Connecting to Databricks
This topic describes how to import data into a Databricks cluster, and how to use Introducing Live Models.
Sisense enables easy and quick access to databases, tables and views contained within Databricks.
To enable the use of Databricks:
- Navigate to the Admin tab > search for and select System Management
> click Configuration.
- Scroll to the bottom of the page and click Manage Connectors.
- In the left pane, click Databricks.
- In the right pane, activate the Enabled switch.
To connect to your Databricks cluster, you need to provide a connection string that identifies the Databricks cluster you are connecting to, and that database's credentials. To create a connection string, see Databricks JDBC drivers.
You can then import your data into a Sisense ElastiCube or connect your data to a Sisense Live model.
To import Databricks data:
- In the Data page, open an ElastiCube or click to create a new ElastiCube.
- In the Model Editor, click . The Add Data dialog box is displayed.
- In the Add Data dialog box, select Databricks.
The Connector page appears.
- In Connection String, enter your connection string to your Databricks cluster. To retrieve the connection string, see
Retrieve the JDBC Connection String.
- In the User Name field, enter "token" as the user name.
- In the Password field, enter your Databricks personal access token as the password. See Generate a Personal Access Token.
- For information about the Schema and Dynamic Schema functionality, see Managing Live Dynamic Connections.
- Click Next. All tables and views associated with Databricks are displayed.
- From the Tables list, select the relevant table or view you want to work with. You can click
next to the relevant table or view to see a preview of the data inside it. When you select the table or view, a new option is displayed at the bottom of the list, Add Import Query. - (Optional) Click + to customize the data you want to import with SQL. For more information, see Importing Data with Custom Queries.
- After you have selected all the relevant tables, click Done. The tables are added to your schema.
- In the Data page, open a live model or click to create a new live model.
- In the Model Editor, click . The Add Data dialog box is displayed.
- In the Add Data dialog box, select Databricks.
The Connector page appears.
- In Connection String, enter your connection string to your Databricks cluster. To retrieve the connection string, see
Retrieve the JDBC Connection String.
- In the User Name field, enter "token" as the user name.
- In the Password field, enter your Databricks personal access token as the password. See Generate a Personal Access Token.
- For information about the Schema and Dynamic Schema functionality, see Managing Live Dynamic Connections.
- Click Next. All tables and views associated with Databricks are displayed.
- From the Tables list, select the relevant table or view you want to work with. You can click next to the relevant table or view to see a preview of the data inside it. When you select the table or view, a new option is displayed at the bottom of the list, Add Import Query.
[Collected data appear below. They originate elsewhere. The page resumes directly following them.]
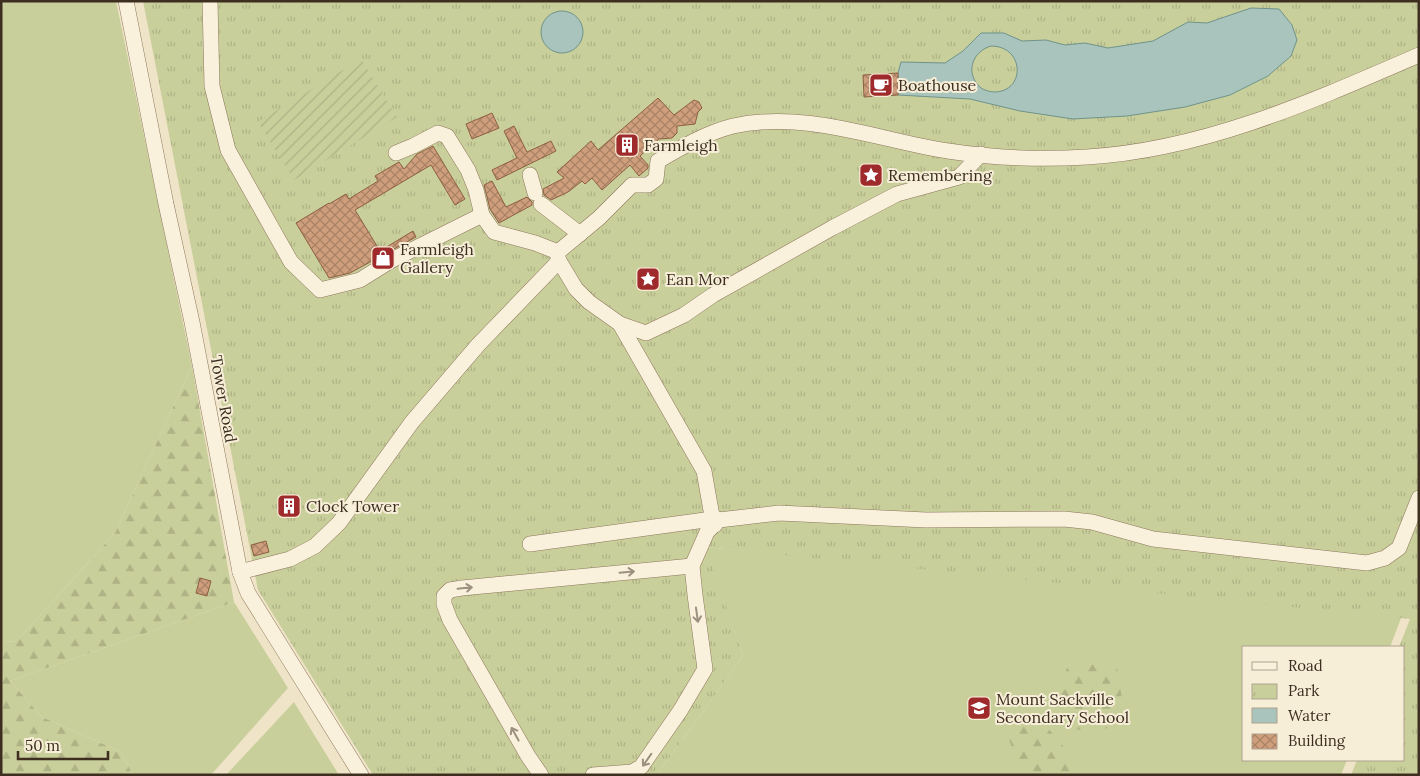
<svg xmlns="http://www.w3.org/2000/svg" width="1420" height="776" viewBox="0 0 1420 776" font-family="Lora,serif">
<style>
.grass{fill:#c9cf9b}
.forest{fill:url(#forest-firs)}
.park{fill:url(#park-tufts)}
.garden{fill:url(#garden-furrows)}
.water{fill:#a9c4bc;stroke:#6f938a;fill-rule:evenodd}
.building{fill:url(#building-cross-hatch);stroke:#8d5f41}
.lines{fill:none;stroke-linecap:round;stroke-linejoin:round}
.minor-casing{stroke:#8d765c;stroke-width:16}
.minor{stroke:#faf1dc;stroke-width:15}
.oneway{stroke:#9c907e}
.labels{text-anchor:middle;stroke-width:4;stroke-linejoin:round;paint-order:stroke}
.poi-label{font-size:16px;fill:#3d2e20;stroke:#f7eed8;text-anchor:start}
.street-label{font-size:16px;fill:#3d2e20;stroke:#f7eed8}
</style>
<defs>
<pattern id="forest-firs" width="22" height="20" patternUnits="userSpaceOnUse" patternTransform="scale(1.25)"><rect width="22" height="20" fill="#c9cf9b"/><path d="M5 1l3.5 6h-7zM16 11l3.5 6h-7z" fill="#aeb285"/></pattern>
<pattern id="park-tufts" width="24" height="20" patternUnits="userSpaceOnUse" patternTransform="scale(1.25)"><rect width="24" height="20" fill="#c9cf9b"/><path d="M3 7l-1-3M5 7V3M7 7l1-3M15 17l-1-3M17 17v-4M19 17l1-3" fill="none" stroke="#aeb285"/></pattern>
<pattern id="garden-furrows" width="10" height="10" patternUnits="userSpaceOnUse" patternTransform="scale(1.25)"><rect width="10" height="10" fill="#c9cf9b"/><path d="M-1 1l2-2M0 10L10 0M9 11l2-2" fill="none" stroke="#aeb285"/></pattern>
<pattern id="building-cross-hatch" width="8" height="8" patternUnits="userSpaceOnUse" patternTransform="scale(1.25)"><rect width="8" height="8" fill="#cf9f7d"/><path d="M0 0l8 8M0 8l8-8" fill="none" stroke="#a98266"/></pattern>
</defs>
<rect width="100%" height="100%" fill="#f0e4c8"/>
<g class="grass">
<path d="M1,1H116L192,366L115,533L17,641L1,642Z"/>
<path d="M705,547L1405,608L1390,647H1244V760H1347L1341,775H657L743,656Z"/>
<path d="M234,602L288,688L211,775H133L121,752L42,717L10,681Z"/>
<path d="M294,702L339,775H226Z"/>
</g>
<g class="forest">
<path d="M192,366L234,602L10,681L42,717L121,752L133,775H1V642L17,641L115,533Z"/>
<path d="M1116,661L1123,705L1113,728L1072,730L1057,691L1067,668Z"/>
<path d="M1014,705L1047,727L1081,767L1085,775H1022L998,709Z"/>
</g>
<path class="park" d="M143,1H1419V775H1351L1357,760H1404V647H1399L1410,619L706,547L743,656L657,775H373L258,590Z"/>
<path class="garden" d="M361,59L397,117L294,180L258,122Z"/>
<g class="water">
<path d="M1251,8L1279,9L1292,25L1297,40L1291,56L1268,76L1230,95L1185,107L1127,116L1073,119L1020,111L970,99L898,95V73L901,62L945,63L963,51L981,33H1004L1022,41L1046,40L1065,45L1085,43L1108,48L1153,41L1188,22L1207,23ZM991,46C1024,46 1026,90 996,92C989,92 982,90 978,85C965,70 974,51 991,46Z"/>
<circle cx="562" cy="32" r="21"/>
</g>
<g class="building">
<path d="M898,73V95L864,97L863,75Z"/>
<path d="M658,98L674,115L694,100L699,102L702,108L698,112L695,124L677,126V133L672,138L659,139L640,156L648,165V168L639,176L630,165L602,190L592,178L585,184L582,181L568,192L551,200L544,195L543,189L564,178L557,172L591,141L598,150Z"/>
<path d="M492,113L499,128L472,139L466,124Z"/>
<path d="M514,126L527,152L551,141L556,151L497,180L492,170L517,158L504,131Z"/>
<path d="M433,146L465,199L455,205L431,165L355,210L380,251L413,231L416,237L350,273L329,278L296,223L329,203V204L346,194L349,199L378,181L375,176L399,162L404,169L417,154Z"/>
<path d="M492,181L506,207L527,197L532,202V205L499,223L490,209L484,185Z"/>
<path d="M292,499L295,509L285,512L282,502Z"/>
<path d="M266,541L269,552L254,556L251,545Z"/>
<path d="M200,578L211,581L207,596L196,593Z"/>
</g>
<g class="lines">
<g class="minor-casing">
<g id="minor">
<path d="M126,1L166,204L192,322L240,572L248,593L361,775"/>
<path d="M210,1L212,86L228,150L291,262L320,290L360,280L392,260L482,215"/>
<path d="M396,153L413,146L438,133L447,136L468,170L476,190L482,215L494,232L535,243L558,252"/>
<path d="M981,154L959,177L897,194L832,228L713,295L684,315L646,333L620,324L589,302L576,289L558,259V252L599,218L632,185H648L656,179L658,161C682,147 706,133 733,126C805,110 878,140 948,151C994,158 1041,160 1087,157C1204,150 1313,101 1419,55"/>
<path d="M530,175L535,193"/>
<path d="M541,204L580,234"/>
<path d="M620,324L704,471L712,516L719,520"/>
<path d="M530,544L705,520L715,525"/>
<path d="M240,572L290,559L315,546L339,523L412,422L478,345L559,261"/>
<path d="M541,775L528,756L450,620L444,604V596L450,590L462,588L692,566"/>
<path d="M593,775L632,772L641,767L680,711L705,669L695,595L692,566L707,532L719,520L779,513L926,520L1064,519L1092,522L1153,539L1367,563L1385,558L1399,548L1419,498"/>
</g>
</g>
<use href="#minor" class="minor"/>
</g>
<defs><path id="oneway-shaft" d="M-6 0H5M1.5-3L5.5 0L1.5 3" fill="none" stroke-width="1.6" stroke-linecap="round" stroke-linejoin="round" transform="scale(1.25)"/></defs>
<g class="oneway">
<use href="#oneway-shaft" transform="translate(627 572) rotate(-5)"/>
<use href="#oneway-shaft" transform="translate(465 588) rotate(-6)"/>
<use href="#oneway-shaft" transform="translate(697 615) rotate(82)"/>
<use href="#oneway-shaft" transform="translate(515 734) rotate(-119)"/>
<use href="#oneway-shaft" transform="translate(647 760) rotate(125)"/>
</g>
<defs>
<g id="cafe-square" transform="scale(1.25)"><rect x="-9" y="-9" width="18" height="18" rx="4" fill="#9e2a2b" stroke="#f7eed8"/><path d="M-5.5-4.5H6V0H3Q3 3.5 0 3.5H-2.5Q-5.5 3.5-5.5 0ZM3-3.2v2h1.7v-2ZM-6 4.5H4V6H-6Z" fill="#fff"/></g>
<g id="building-square" transform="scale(1.25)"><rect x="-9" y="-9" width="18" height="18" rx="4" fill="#9e2a2b" stroke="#f7eed8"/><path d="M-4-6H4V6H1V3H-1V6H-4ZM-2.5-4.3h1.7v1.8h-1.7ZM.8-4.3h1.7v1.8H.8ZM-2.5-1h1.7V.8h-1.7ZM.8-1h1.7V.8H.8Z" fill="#fff"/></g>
<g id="sight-square" transform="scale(1.25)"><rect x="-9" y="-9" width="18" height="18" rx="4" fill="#9e2a2b" stroke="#f7eed8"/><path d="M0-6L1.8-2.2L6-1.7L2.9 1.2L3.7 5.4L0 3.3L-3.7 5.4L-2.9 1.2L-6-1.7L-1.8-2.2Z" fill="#fff"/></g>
<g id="shop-square" transform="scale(1.25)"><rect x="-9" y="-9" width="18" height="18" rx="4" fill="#9e2a2b" stroke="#f7eed8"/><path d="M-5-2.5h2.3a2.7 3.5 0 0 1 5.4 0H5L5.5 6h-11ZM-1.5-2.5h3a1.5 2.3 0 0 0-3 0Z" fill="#fff"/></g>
<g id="school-square" transform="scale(1.25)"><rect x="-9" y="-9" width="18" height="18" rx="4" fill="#9e2a2b" stroke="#f7eed8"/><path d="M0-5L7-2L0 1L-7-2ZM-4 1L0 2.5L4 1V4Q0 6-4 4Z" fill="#fff"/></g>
</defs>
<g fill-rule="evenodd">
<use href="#cafe-square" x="881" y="85"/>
<use href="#building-square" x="627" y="145"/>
<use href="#sight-square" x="871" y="175"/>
<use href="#shop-square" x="383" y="258"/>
<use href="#sight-square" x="648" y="279"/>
<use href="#building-square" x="289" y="506"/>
<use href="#school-square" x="979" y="708"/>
</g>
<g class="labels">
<g class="poi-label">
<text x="898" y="91">Boathouse</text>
<text x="644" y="151">Farmleigh</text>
<text x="888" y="181">Remembering</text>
<text x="400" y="255">Farmleigh<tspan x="400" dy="18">Gallery</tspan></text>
<text x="666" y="285">Ean Mor</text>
<text x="306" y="512">Clock Tower</text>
<text x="996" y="705">Mount Sackville<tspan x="996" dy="18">Secondary School</tspan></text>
</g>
<g class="street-label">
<text transform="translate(224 399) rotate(80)" y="6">Tower Road</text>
</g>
</g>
<rect width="1420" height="776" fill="none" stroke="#3d2e20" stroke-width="5"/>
<rect x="1242" y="646" width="162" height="115" fill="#f7eed8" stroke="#ada18e"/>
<rect x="1252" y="662" width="25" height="8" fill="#faf1dc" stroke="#ada18e"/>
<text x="1288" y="671" font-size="15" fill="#3d2e20">Road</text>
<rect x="1252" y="684" width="25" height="15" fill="url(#park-tufts)" stroke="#ada18e"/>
<text x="1288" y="696" font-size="15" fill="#3d2e20">Park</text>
<rect x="1252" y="708" width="25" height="15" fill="#a9c4bc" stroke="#ada18e"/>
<text x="1288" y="721" font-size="15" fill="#3d2e20">Water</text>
<rect x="1252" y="734" width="25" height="15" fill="url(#building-cross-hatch)" stroke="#ada18e"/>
<text x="1288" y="746" font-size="15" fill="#3d2e20">Building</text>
<path d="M18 751v8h90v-8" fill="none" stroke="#3d2e20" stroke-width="2.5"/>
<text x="25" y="751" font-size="15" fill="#3d2e20" stroke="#f7eed8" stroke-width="4" paint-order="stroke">50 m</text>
</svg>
- Click Done. The tables are added to your schema.
By default, Databricks shuts down after a period of inactivity. When a query arrives that must be processed, it can take a long time for the Databricks to start up and process the query. This can result in a connection timeout, or a long delay for the first incoming query to get the query result. For your Databricks to be available in real time, it is best practice for the Databricks administrator to:
- Use a serverless SQL endpoint. See Serverless SQL Endpoints.
- Use the Start API to automatically turn on the Databricks cluster for peak usage. See Start API.
- Increase the query timeout of the Databricks model, to allow Databricks to successfully reload and return results. See Configure Automatic Termination.